Tipping

Jessica and Jerry Seinfeld Are Very Much Pro-Tipping

“I like the arguments.” Photo: Kevin Mazur/Getty Images

Since Danny Meyer announced in October that he’d eliminate tipping at all of his restaurants, reactions have been … mixed. Some people applaud the move; others worry that the quality of service will suffer if staffers aren’t incentivized. And, when Grub caught up with Jessica and Jerry Seinfeld at last night’s Baby Buggy Gala, they told us that they, too, don’t want to see the custom end.

“I was so broke my whole life that my great pleasure is giving big tips,” says Jessica, who worked as a waiter and busser. “I’ll be sad if that’s taken away from me.” Jerry, however, has other reasons: “Comedy-wise, I really like tipping. I like the arguments. I like the weirdness. I like the whispering — there’s no tipping without whispering. How much should I give? It’s always done like it’s illegal for some reason … like if you tip a car valet or a bellman it all has to be done like we don’t want to get caught doing this.”

Did Jerry ever have a job where he got tipped? “Yes,” he says. “I was a waiter. That was my last real job.” Any strategies for pulling in bigger tips? “Just ask them one time if everything’s okay. At the right time. You don’t wait until they’re just about done to ask how it is, and you don’t do it before they’ve really eaten. You’ve got to give them that five minutes so if it’s not good they can send it back. That’s pretty much being a waiter. And then, you know, you’ve got to run around.”

This, however, is no small matter for the Seinfelds. As Jerry explained later during his set, restaurants are a big part of life in NYC:

We live in New York. Every day of life in this goddamn city I gotta hear about a restaurant that’s great. “We got a great restaurant, everybody loves how great the food, it’s great. You would love it, Jerry.” This is another New York thing. People single you out. You. “You have to go to this place.” You alone. Did you like it? “I didn’t care for it myself, but you.”

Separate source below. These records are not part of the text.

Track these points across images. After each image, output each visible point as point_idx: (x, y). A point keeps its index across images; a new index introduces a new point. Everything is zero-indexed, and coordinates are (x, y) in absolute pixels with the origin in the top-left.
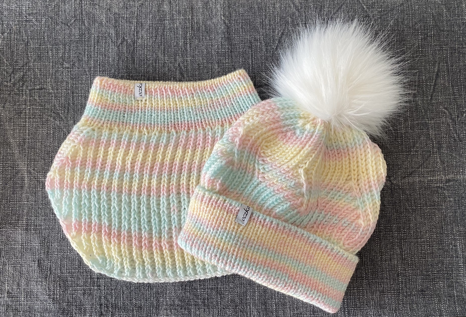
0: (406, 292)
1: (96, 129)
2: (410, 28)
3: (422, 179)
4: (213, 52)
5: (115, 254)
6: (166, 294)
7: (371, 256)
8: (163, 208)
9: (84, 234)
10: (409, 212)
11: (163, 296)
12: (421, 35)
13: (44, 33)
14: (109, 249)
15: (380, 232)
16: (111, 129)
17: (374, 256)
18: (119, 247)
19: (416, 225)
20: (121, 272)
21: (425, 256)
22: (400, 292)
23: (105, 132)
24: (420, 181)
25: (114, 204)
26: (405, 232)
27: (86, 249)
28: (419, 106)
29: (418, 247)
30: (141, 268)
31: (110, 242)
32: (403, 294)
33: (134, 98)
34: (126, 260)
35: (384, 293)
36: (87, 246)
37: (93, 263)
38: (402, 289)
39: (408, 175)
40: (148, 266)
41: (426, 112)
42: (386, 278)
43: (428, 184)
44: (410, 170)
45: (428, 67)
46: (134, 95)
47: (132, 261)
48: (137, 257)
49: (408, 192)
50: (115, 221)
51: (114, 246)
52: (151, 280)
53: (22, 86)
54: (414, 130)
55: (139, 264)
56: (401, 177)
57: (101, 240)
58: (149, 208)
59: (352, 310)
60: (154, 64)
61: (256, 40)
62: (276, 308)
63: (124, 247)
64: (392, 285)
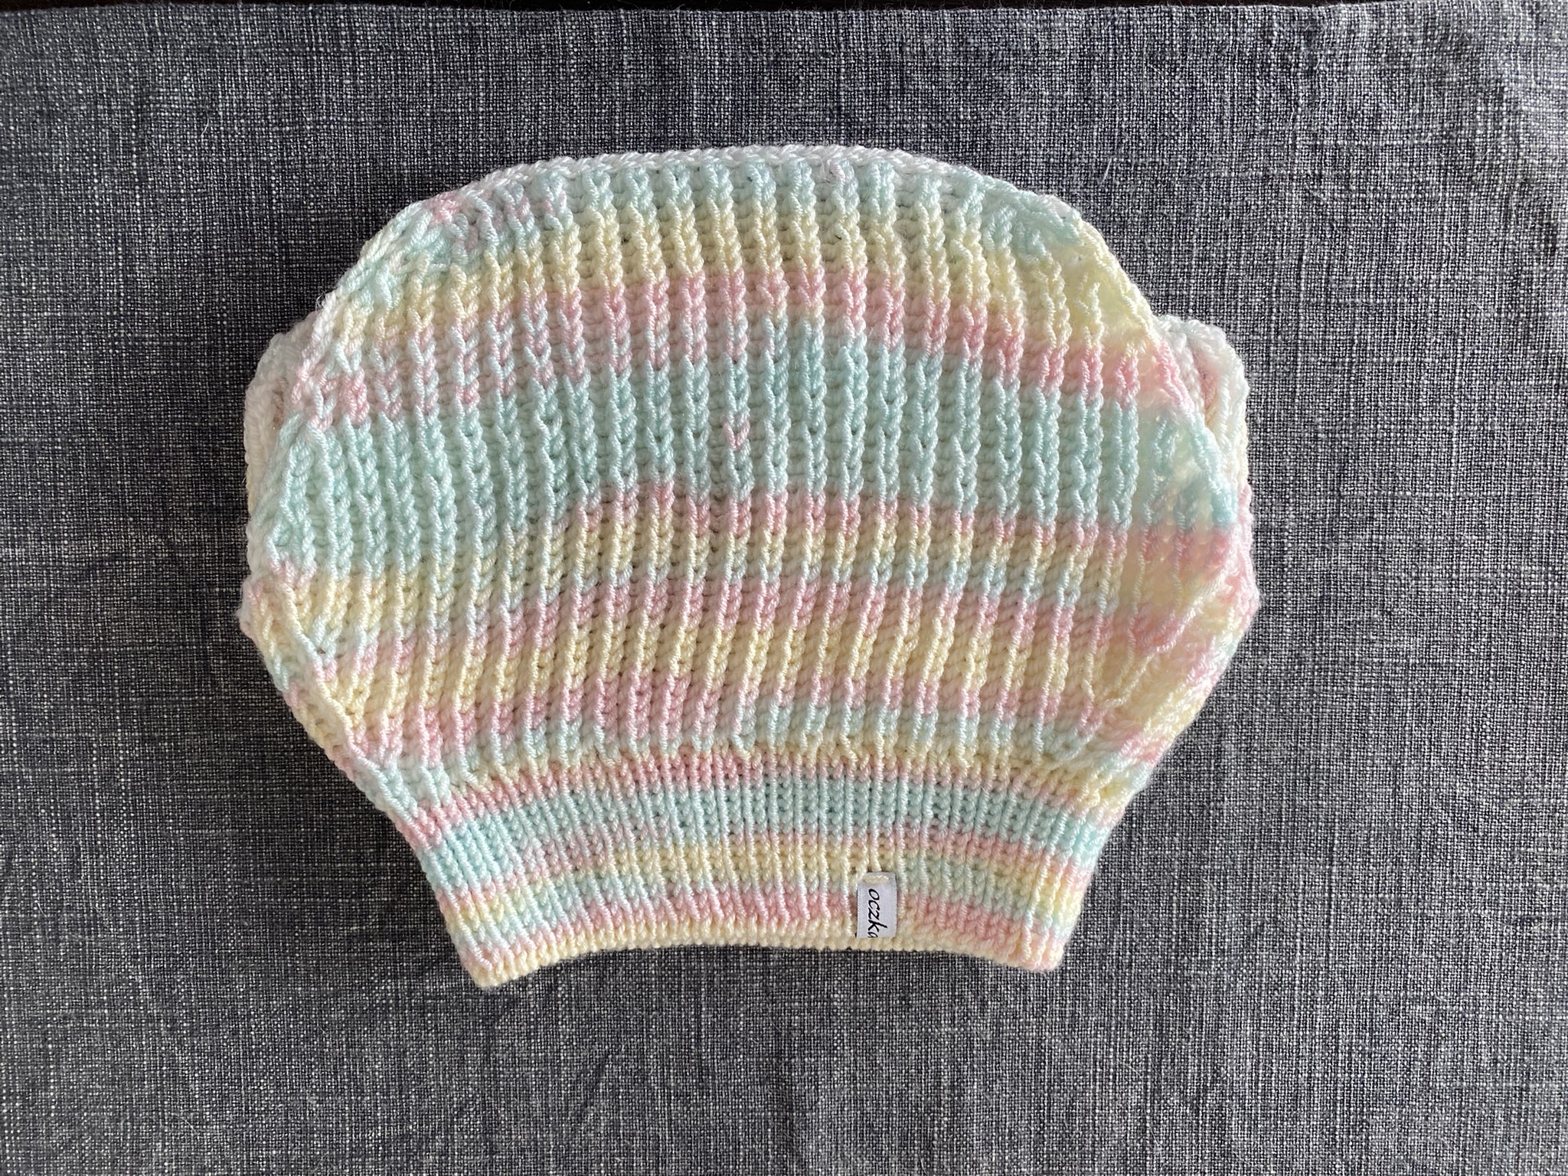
0: (111, 112)
1: (1038, 760)
2: (91, 1129)
3: (46, 549)
5: (977, 261)
7: (247, 255)
8: (779, 444)
9: (1096, 346)
10: (98, 422)
12: (48, 1102)
14: (998, 284)
15: (210, 348)
16: (983, 756)
17: (234, 255)
18: (958, 291)
19: (71, 373)
20: (956, 195)
21: (36, 249)
22: (137, 111)
23: (1001, 744)
24: (55, 541)
25: (967, 464)
26: (114, 347)
27: (1090, 285)
28: (57, 832)
29: (65, 288)
30: (875, 202)
31: (994, 311)
32: (124, 104)
33: (898, 879)
34: (933, 241)
35: (198, 111)
36: (1085, 297)
37: (1068, 230)
38: (127, 123)
39: (102, 567)
40: (849, 209)
41: (32, 808)
42: (187, 168)
43: (26, 531)
44: (95, 584)
45: (23, 978)
46: (899, 892)
47: (910, 235)
48: (890, 247)
49: (103, 500)
50: (969, 396)
51: (977, 296)
52: (841, 156)
54: (79, 739)
55: (883, 220)
56: (127, 559)
57: (1031, 318)
58: (835, 442)
59: (324, 45)
62: (619, 53)
63: (938, 289)
64: (165, 141)
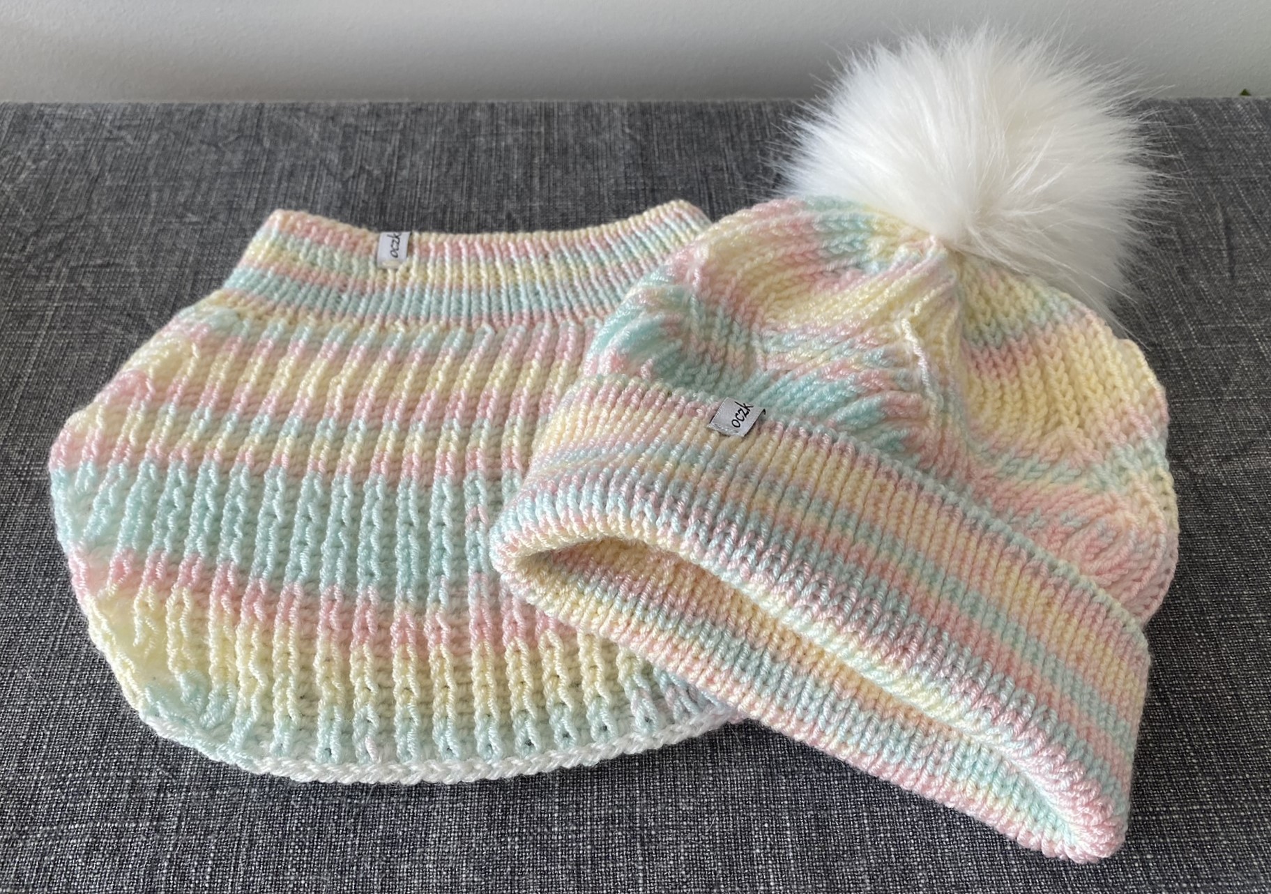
4: (604, 191)
5: (245, 666)
6: (425, 843)
8: (441, 511)
9: (145, 593)
11: (412, 852)
13: (149, 159)
14: (226, 644)
18: (267, 632)
20: (258, 734)
25: (273, 502)
27: (141, 648)
30: (338, 718)
31: (235, 621)
33: (375, 263)
34: (284, 685)
36: (148, 633)
40: (366, 710)
46: (376, 257)
47: (307, 698)
48: (327, 678)
50: (266, 553)
51: (250, 629)
52: (370, 772)
53: (53, 261)
55: (332, 703)
58: (389, 512)
60: (440, 215)
61: (716, 169)
63: (285, 636)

I don’t want to go to the great restaurant. I don’t want to see them act out the specials. I can’t take the performance anymore. That it’s pan-seared and it’s herb-crusted and we’re going to drizzle it with something that’s a reduction of something else. Stop drizzling! Maybe if you didn’t reduce it so much you wouldn’t have to drizzle it. Just once I’d like to have a waiter say to me, “I got a piece of chicken, I’ve got a can of juice. I take a screwdriver, I pop the top on the can, and I dump the juice on the chicken. That’s the special.”

It takes two and a half hours, your ass is hurting by the end of it, it’s not half as good as a bowl of Lucky Charms and Pepsi anyway.